» HOW TO COMPLETE THIS TASK
Your transcription must include every record word for word and no pictures.

» RECORDS TO PROCESS
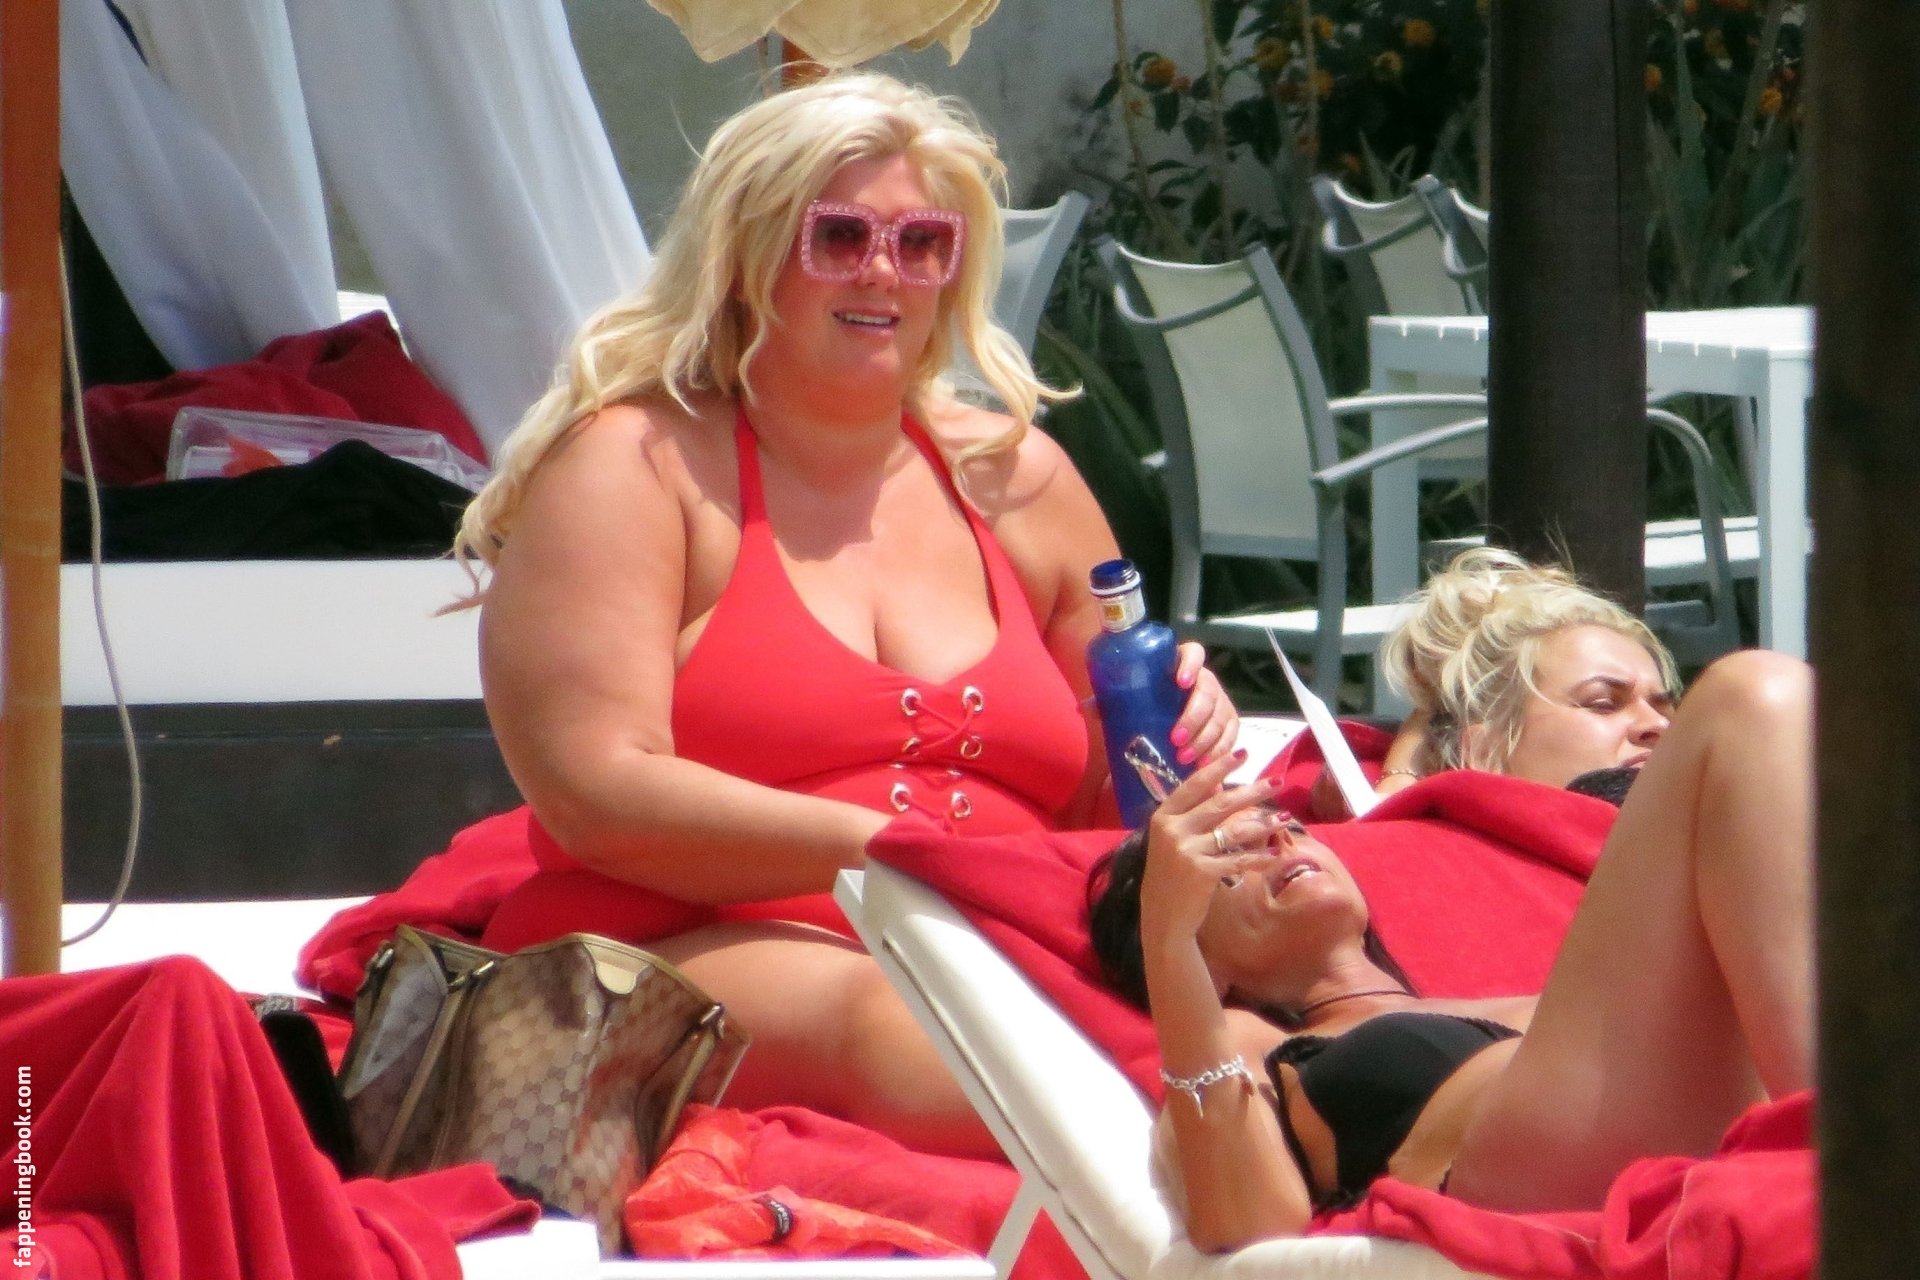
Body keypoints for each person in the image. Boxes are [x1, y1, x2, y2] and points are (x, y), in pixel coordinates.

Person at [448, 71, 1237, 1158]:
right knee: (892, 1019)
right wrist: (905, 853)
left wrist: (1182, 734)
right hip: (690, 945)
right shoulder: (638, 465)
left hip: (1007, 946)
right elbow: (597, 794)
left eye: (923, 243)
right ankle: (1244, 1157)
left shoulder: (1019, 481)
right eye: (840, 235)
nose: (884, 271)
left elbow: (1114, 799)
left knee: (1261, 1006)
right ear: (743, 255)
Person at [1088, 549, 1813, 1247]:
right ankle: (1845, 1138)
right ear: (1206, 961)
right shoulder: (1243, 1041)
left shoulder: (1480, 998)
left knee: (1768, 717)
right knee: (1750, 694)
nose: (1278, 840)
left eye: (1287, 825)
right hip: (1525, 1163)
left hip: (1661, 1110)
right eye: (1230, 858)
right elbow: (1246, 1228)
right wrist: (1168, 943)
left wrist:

» ANSWER TO THIS PROBLEM
Body keypoints for each person in the image. Boxes are [x1, y1, x2, y2] and points are (x, y), in pixel coordinates.

Person at [448, 71, 1237, 1158]:
right knee: (892, 1019)
right wrist: (905, 853)
left wrist: (1182, 734)
right hip: (690, 945)
right shoulder: (638, 465)
left hip: (1007, 946)
right elbow: (597, 794)
left eye: (923, 243)
right ankle: (1244, 1157)
left shoulder: (1019, 481)
right eye: (840, 235)
nose: (884, 271)
left elbow: (1114, 799)
left knee: (1261, 1006)
right ear: (743, 255)
Person at [1088, 549, 1813, 1247]:
right ankle: (1845, 1138)
right ear: (1206, 961)
right shoulder: (1243, 1041)
left shoulder: (1480, 998)
left knee: (1768, 717)
right knee: (1750, 694)
nose: (1278, 840)
left eye: (1287, 825)
right hip: (1525, 1163)
left hip: (1661, 1110)
right eye: (1230, 858)
right elbow: (1246, 1228)
right wrist: (1168, 943)
left wrist:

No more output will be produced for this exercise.